Поговаривали даже, что такой график движения был утвержден самим Сталиным – чтобы его любимые артисты, служившие в то время в Ленинградском театре оперы и балета (ныне Мариинка), могли с удобством для себя ездить из одного театра в другой. Речь, в частности, идет о Марке Рейзене, очень нравившемся вождю в роли Фауста в одноименной опере Гуно. В ту давнюю пору он пел в опере «Фауст» на два театра: в своем, Ленинградском, и Большом. Бывало, обычно так: вечером он выступает в Ленинграде, затем сразу из театра на вокзал, ночью в поезде, а утром уже в Москве, репетирует вечерний спектакль. А затем все повторяется в обратном направлении. После одного из выступлений в Большом театре Рейзена долго не отпускали с усыпанной цветами сцены – аплодисменты не смолкали, зал стоя благодарил певца. В этот момент к Рейзену подошел военный и сказал, что его ждут в правительственной ложе. В костюме Мефистофеля, как был, певец явился перед светлыми очами товарища Сталина (ложа и по сей день находится слева от сцены, если стоять к ней лицом): «”Вождь улыбался, – рассказывал Рейзен, – похвалил за прекрасное исполнение партии и вдруг задал такой вопрос: ”Почему вы поете в Ленинграде, а не в Москве, в Большом театре?” Я просто опешил от внезапной встречи с самим Сталиным, буквально потерял дар речи. Не мог ничего объяснить толком…

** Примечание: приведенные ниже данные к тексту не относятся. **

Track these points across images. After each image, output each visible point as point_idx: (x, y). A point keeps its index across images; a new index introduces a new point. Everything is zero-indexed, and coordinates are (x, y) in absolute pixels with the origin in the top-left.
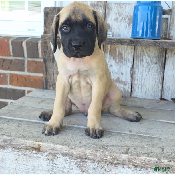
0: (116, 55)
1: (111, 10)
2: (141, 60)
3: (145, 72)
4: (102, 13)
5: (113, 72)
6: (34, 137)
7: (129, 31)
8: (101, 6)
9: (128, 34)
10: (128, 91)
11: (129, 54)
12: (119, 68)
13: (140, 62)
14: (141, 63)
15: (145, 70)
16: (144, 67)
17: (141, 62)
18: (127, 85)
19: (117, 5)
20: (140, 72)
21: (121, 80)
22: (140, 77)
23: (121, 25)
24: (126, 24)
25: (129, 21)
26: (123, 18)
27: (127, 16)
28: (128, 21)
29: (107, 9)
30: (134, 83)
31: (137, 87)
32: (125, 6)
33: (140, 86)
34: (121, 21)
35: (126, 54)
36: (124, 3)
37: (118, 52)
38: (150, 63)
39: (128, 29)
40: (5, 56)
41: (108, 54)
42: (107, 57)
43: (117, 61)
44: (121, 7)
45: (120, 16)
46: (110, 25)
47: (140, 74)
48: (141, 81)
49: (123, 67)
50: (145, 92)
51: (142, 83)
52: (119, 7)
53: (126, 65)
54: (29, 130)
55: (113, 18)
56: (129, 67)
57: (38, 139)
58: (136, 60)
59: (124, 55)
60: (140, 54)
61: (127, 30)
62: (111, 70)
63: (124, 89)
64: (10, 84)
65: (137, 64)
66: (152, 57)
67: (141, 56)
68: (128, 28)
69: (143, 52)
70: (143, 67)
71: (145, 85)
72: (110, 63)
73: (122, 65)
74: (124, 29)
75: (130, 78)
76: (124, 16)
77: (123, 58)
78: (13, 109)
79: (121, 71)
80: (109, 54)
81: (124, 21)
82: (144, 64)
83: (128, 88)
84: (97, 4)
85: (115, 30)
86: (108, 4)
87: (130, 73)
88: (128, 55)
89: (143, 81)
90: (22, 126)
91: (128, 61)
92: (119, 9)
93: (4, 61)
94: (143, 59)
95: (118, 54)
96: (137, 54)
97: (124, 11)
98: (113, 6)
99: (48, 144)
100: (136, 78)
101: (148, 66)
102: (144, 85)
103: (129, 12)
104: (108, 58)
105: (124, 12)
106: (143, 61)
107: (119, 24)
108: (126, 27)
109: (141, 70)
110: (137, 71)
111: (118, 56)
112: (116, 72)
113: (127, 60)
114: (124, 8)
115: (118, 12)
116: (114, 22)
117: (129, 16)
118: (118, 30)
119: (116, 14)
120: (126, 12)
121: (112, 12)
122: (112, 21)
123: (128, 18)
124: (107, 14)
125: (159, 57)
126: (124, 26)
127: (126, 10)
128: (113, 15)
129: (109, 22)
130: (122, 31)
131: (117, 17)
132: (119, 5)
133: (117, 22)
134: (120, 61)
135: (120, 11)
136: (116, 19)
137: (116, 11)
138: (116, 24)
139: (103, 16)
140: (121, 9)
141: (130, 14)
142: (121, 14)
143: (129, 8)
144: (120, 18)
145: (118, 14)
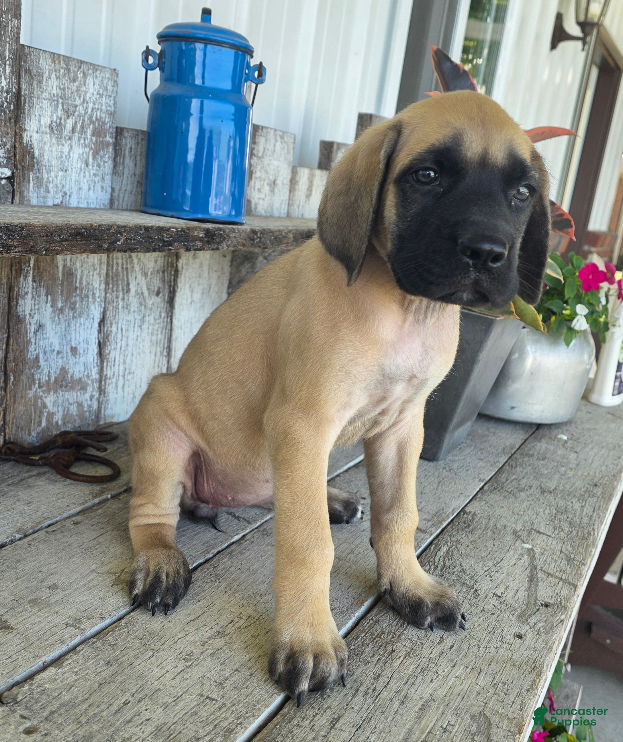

Не дождавшись ответа, Сталин сказал: ”Ну вот, Марк Иосифович, с завтрашнего дня вы артист не Мариинского, а Большого театра. – И добавил: – Вы меня поняли?” От такого неожиданного и категорического предложения я совсем растерялся. Только успел вымолвить: ”Товарищ Сталин, ведь у меня в Ленинграде жена, дочь, квартира”.
Сталин встал с кресла и почти на ходу, не ожидая возражения, сказал полковнику, который стоял навытяжку рядом с ним: ”Чтобы завтра была квартира для артиста Рейзена. Вы меня поняли?”».
Короче говоря, обратный билет Рейзену не понадобился. Теперь он пел в Ленинграде лишь по праздникам, а чтобы возвращаться в Москву ему было удобно и комфортно, запустили ту самую «Красную стрелу» с мягкими спальными вагонами, вкусным рестораном, вышколенной в лучших дореволюционных традициях обслугой. Пример Рейзена оказался заразительным. В последующие годы на той же «Красной стреле» в Большой театр переехали балерины Марина Семенова и Галина Уланова, певцы Георгий Нэлепп и Владимир Атлантов – представитель уже нового поколения певцов.
Атлантова очень ценили и уважали в Кировском театре, где он добился положения премьера. А его все хотели перевести в Большой театр. Но любимец недобитой и уцелевшей ленинградской интеллигенции Атлантов словно ногами уперся – не поеду и все! «Я хотел и работать, и жить в Ленинграде, – рассказывает певец, – и не хотел переходить в Большой театр, и я дважды уходил из Большого театра по собственному желанию. Я уехал из Кировского театра в Италию и приехал в театр. Но приехал уже солистом Большого. По возвращении мы, стажеры, должны были давать отчетные концерты в Большом театре. Я выступил. Все! На следующее утро меня вызвал Михаил Чулаки, и из его кабинета я ушел с удостоверением солиста оперы. Это было в 65 году. С этого момента начались мои мучения. Меня перетягивали из театра в театр. Ленинград тянул в свою сторону, Москва – в свою. Я метался между Питером и Москвой, выступая в спектаклях то там, то здесь. В Кировский театр приходили правительственные телеграммы о моем переводе в Москву».